Kasus Lina Mukherjee adalah salah satu dari banyak kasus yang menunjukkan betapa rentannya hukum kita terhadap penyalahgunaan dan penafsiran yang sewenang-wenang. Pasal-pasal yang seharusnya
berlindung di balik tujuan yang mulia, yaitu melindungi agama dan negara dari penghinaan dan pelecehan. Padahal, pasal-pasal tersebut justru sering kali digunakan untuk menindas dan membungkam orang-orang yang berbeda pendapat, pandangan, atau keyakinan. Pasal-pasal tersebut justru sering kali digunakan untuk memenuhi kepentingan politik, ekonomi, atau sosial tertentu. Pasal-pasal tersebut justru sering kali digunakan untuk mengadu domba dan memecah belah masyarakat.

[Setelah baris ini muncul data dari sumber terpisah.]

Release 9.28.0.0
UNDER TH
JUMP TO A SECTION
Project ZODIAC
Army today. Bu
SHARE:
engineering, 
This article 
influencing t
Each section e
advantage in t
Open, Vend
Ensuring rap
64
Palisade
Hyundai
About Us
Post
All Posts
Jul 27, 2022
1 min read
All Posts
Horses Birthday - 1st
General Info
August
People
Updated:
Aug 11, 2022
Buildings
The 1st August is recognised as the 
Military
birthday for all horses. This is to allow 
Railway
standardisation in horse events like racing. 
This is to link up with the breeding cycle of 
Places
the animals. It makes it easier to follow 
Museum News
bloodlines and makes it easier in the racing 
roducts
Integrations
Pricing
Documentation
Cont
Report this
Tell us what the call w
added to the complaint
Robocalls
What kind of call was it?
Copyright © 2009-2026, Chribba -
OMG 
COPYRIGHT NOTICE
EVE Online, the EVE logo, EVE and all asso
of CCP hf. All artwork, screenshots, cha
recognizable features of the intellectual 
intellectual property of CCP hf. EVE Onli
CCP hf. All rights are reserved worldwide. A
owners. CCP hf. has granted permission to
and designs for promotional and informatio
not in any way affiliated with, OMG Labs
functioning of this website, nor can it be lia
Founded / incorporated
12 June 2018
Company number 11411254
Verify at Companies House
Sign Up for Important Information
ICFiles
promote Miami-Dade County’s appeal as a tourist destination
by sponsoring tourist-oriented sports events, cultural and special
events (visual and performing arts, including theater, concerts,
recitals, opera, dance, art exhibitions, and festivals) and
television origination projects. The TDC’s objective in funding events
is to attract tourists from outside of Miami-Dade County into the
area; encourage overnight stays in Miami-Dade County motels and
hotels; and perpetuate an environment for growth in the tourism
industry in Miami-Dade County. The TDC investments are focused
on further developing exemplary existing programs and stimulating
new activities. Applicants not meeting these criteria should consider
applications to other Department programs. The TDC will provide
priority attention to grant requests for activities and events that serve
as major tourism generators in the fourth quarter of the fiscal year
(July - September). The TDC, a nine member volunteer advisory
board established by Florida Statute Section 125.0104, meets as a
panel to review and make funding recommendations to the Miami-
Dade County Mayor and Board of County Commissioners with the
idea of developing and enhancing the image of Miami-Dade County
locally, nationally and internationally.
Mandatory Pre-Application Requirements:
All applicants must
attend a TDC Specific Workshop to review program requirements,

Kasus Lina Mukherjee adalah salah satu dari banyak kasus yang menunjukkan betapa pentingnya kita untuk mereformasi hukum kita agar lebih adil, demokratis, dan sesuai dengan nilai-nilai Pancasila dan UUD 1945. Kita perlu merevisi atau mencabut pasal-pasal yang bersifat karet dan multi tafsir. Kita perlu menegakkan hukum secara proporsional, profesional, dan berkeadilan. Kita perlu melindungi hak asasi manusia, terutama hak kebebasan berpendapat, berpikir, dan berkeyakinan. Kita perlu menjaga toleransi dan keragaman sebagai kekayaan bangsa. Kita perlu membangun budaya hukum yang beradab dan berperikemanusiaan. Kita perlu mewujudkan Indonesia yang damai, sejahtera, dan maju.